Legislators, who said the ID law was needed to guard against voter fraud, excluded student ID cards as acceptable identification. A state House bill in 2013 would have recognized IDs from public universities, but it was negated by a more stringent version from the state Senate.

While opponents were suing over the law, legislators last year loosened the ID requirements by allowing voters to claim a “reasonable impediment” to obtaining an acceptable voter ID. But college IDs stayed off the accepted list.

Young people, not coincidentally, are much, much more likely to vote for progressives. (See Sanders, Bernie.)

4. Darryl Hunt, once wrongly convicted of murder, found dead at fifty-one.

Darryl Hunt, imprisoned for more than 19 years for a murder he did not commit, was found dead in a car in Winston-Salem early Sunday.

In 1984 at age 19, Hunt was charged with the rape and murder of a newspaper copy editor. The case was racially charged. Hunt was black and the murder victim was white.

Hunt spoke against the death penalty for years after his exoneration, exhibiting a calm that made an impression on friends and strangers.

He traversed the the state with People of Faith Against the Death Penalty and traveled overseas with the documentary “The Trials of Darryl Hunt,” speaking about abolishing the death penalty and improving the justice system. […]

In a statement, police said that officers received a call early Sunday of a person believed to be dead inside a car near the Wake Forest University campus. Officers found a man identified as Hunt, unresponsive inside the car.

Hunt had been diagnosed with cancer. A cause of death was not released.

5. Hundred-car pileup on I-40.

More than 100 vehicles were involved in a series of crashes Sunday on Interstate 40 in Alamance County, but there were no fatalities and no arrests as of 9:30 p.m. Sunday, the Highway Patrol said.

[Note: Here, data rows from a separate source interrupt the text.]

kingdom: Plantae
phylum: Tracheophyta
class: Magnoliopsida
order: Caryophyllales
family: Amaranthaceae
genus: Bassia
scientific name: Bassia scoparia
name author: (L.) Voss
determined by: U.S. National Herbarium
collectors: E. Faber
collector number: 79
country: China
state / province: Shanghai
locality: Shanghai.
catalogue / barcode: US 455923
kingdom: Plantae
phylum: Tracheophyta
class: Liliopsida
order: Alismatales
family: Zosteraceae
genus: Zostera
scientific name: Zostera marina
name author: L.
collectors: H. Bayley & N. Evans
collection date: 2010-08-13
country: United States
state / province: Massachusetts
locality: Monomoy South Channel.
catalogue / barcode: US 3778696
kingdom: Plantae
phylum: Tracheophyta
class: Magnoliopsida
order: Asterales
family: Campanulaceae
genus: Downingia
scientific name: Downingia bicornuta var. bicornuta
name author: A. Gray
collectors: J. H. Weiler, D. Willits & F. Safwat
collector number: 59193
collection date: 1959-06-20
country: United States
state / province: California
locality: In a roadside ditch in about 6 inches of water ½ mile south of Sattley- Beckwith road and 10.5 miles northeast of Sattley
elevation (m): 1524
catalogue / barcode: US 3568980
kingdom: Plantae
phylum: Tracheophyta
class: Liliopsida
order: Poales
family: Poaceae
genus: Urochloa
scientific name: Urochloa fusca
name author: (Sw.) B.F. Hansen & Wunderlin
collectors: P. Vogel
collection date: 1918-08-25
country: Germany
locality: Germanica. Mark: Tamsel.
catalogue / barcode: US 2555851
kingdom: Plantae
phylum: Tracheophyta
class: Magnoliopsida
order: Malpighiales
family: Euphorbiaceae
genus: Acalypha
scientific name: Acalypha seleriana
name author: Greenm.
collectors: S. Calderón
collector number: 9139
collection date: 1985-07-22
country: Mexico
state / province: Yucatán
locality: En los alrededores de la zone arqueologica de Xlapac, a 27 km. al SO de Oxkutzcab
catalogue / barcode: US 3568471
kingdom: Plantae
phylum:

Spokesman Jordan Pack said officers were not sure how the series of accidents got started. The Highway Patrol was in the process of clearing in the interstate of wrecked cars and hoped to have it open by 10 p.m.

“There were 20 minor injuries and in excess of 100 vehicles involved,” Pack said. “We still don’t know what caused the first pileup.”

The first accident took place at about 5:45 p.m., according to ABC-11.

6. UNC gets a number one seed.

Fresh off their ACC Tournament title, North Carolina earned the No. 1 seed in the East Region of the 2016 NCAA Tournament and will stay close to home as they open in Raleigh.

UNC will meet the play-in game winner of Florida Gulf Coast and Fairleigh Dickinson on Thursday at 7:20 p.m. at PNC Arena.

That’s all for Monday’s Roundup. I’m going back to bed.